━━━ EXCERPTED PASSAGE

And although there are other reasons – construction dust, factory and vehicular emissions – it’s mainly crop residue that has emerged as one of the main triggers for the smog.
More than two million farmers burn 23 million tonnes of crop residue on some 80,000 sq km of farmland in northern India every winter.
The stubble smoke is a lethal cocktail of particulate matter, carbon dioxide, nitrogen dioxide and sulphur dioxide. Using satellite data, Harvard University researchers estimated that nearly half of Delhi’s air pollution between 2012 and 2016 was due to stubble burning. Another study attributed more than 40,000 premature deaths in 2011 to air pollution arising from crop residue burning alone.
But it wasn’t always like this.
In Mr Singh’s telling, the deadly pea-souper is result of the “evolution of the farming operations, government policy and changing labour markets” sparked by the “green revolution” in India in the late 1960s and 1970s.
The “green revolution” allowed a country wracked by famines, hobbled by un-irrigated farms and dependency on food aid to produce enough grain to feed its people. The northern states of Punjab and Haryana turned into breadbaskets, producing enough rice and wheat for the country. Wheat is sown and harvested during winters, and rice to coincide with the monsoon season in July and August.
Price support for crops, high-yielding seeds, expanded irrigation, official farming timetables and the introduction of combine harvesters – which combined the jobs of cutting and threshing the crop in order to produce processed grain in a matter of seconds – were the catalysts of this modern farming revolution.

━━━━━━
━━━ RECORDS SHOWN

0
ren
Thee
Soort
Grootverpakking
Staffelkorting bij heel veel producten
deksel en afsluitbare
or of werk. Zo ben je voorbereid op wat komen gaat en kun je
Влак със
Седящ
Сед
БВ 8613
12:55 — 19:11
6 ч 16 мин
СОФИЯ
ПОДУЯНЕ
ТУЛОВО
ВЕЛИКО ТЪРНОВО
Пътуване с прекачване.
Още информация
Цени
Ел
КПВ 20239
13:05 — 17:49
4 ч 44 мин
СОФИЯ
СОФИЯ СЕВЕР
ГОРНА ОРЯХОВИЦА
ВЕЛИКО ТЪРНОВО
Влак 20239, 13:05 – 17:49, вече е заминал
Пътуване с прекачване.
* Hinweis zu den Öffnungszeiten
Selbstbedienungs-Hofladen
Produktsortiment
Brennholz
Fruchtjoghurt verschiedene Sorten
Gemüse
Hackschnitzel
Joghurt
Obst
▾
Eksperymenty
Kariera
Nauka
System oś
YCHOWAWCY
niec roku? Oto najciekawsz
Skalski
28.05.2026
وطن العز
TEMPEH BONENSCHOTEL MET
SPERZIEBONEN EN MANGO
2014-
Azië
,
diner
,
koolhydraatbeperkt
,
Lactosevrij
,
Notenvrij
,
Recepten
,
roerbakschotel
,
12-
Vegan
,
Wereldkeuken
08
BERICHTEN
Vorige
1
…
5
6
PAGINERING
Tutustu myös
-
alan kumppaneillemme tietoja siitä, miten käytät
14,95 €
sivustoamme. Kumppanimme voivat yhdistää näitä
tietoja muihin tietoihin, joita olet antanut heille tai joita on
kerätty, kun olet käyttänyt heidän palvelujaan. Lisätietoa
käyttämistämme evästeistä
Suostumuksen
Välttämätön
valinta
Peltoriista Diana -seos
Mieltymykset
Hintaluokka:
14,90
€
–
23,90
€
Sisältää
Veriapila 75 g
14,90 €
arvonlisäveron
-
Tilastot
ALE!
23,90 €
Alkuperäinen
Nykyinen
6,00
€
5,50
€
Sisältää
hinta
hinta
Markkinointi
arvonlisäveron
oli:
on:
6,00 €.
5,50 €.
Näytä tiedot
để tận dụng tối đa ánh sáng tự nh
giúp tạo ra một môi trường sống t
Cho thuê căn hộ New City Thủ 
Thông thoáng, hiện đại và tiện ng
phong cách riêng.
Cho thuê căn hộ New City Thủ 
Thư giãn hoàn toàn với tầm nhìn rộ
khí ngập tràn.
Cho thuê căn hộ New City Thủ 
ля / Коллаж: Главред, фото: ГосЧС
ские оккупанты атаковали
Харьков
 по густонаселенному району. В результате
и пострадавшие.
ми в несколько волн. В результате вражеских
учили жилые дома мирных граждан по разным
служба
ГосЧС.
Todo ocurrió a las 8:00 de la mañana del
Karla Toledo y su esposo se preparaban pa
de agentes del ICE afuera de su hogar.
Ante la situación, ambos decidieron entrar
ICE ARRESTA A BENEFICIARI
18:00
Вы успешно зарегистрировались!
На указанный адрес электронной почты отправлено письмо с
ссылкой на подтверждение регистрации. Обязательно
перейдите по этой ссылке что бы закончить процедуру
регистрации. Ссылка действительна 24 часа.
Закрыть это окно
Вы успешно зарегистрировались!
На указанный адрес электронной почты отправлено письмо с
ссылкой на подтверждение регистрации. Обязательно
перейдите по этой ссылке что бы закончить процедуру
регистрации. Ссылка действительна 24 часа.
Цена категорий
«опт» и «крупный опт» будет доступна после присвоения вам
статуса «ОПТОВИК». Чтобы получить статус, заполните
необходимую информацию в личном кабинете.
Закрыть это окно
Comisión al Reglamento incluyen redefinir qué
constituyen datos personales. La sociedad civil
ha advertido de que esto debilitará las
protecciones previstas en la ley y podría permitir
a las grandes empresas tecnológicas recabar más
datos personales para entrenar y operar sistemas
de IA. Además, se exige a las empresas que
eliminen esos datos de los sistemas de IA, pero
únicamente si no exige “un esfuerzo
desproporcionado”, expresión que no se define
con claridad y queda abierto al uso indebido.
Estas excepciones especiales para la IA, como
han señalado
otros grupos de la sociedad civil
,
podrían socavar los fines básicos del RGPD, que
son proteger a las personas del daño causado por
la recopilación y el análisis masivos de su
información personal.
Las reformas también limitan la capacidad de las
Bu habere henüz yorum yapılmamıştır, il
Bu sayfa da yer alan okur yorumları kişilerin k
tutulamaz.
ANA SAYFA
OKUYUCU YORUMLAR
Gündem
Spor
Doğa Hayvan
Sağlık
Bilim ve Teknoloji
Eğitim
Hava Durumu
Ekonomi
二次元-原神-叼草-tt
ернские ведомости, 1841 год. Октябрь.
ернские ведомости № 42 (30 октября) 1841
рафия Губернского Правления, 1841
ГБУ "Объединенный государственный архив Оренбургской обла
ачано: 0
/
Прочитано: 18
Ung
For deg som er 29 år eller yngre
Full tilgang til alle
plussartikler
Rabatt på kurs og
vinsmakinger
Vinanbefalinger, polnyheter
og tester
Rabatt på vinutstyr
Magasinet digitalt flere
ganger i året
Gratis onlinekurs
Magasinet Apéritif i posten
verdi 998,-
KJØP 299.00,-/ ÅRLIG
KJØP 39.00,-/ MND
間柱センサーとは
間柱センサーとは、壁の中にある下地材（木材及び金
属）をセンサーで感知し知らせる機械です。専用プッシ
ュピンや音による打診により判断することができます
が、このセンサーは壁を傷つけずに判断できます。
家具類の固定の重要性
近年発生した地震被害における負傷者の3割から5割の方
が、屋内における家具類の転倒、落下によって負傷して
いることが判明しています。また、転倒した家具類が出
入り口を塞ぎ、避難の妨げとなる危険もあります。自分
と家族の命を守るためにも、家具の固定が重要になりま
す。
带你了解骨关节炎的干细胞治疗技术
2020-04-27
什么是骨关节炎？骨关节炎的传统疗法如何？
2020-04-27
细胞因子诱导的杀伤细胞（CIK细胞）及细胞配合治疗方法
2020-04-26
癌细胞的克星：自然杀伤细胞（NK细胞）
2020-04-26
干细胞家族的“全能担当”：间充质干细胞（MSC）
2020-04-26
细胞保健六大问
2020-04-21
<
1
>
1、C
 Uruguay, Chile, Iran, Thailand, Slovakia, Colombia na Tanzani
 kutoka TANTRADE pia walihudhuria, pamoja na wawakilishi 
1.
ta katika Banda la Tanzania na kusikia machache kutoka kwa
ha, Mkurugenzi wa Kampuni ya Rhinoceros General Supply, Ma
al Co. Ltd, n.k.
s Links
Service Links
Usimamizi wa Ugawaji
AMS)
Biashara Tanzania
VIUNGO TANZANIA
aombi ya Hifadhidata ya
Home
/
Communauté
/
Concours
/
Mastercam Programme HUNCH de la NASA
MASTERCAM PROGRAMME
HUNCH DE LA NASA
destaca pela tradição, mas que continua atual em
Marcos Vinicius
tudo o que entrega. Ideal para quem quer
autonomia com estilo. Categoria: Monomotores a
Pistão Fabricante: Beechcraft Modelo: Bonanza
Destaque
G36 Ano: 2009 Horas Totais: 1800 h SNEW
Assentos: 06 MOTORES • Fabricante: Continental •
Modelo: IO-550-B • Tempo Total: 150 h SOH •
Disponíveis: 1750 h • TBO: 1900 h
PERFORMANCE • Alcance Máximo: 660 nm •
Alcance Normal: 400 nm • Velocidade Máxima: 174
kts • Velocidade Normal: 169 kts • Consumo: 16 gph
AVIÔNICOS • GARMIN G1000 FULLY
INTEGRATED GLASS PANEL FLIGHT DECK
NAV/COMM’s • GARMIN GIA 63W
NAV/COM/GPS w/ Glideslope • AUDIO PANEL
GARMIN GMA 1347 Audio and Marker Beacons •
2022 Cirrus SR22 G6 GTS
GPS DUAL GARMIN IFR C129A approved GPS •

━━━━━━

**WORK TO COMPLETE**: Pick up the passage on stubble burning and northern India's winter smog right after its final sentence, and carry it on in the same style.

**WRITTEN ANSWER**:
The “green revolution” was an unqualified success in giving India much-needed food security. It led to vast increases in wheat and rice production, but also ended up polluting air and depleting groundwater.
“That a revolution in agriculture was necessary is by itself not up for debate. What the revolution and the subsequent policies did, however, was contribute to the creation and timing of the air pollution crisis and also to the rapidly depleting groundwater levels; this has been termed as an ‘agro-ecological’ crisis,” says Mr Singh.
Farmers burn crop residue because the stubble left behind after the combine harvesters have done their job is sharper and taller than it otherwise would be, potentially injurious to farmers and not good fodder for animals. If they do not remove the stubble, straw gets stuck in the machines that plant the rice crop.
So they simply set fire to the farmland to get the soil ready quickly for the next crop, as Mr Sharma saw on the highway to Delhi.
According to Siddharth Singh, there are some 26,000 combine harvesters in use in India, most of them in northern India. They are responsible for a practice that is now a major contributor to air pollution.
The government has tried to solve this with “happy seeders”, which are attachments mounted on tractors that help plant wheat seeds without getting jammed by rice straw stubble from the previous crop. But they are expensive – upwards of 130,000 rupees (£1,363; $1,769) and diesel-guzzlers – and remain out of reach for most farmers, who own small plots of land.
During the smog season last year, according to Mr Singh, there were about 2,150 of these machines in Punjab and Haryana as against an estimated requirement of more than 21,000. Another machine called the “super straw management system” which chops and spreads the stubble evenly is also effective but expensive for the majority of farmers.
Mr Singh reckons if crop stubble burning is to be stopped fully within five years, 12,000 “happy seeders” will need to be purchased every year. India, he believes, needs a second “green revolution which would be a technological one – one that adequately deals with agricultural shock to air quality”. Until that happens, Delhi’s foul air will continue to poison its 18 million people.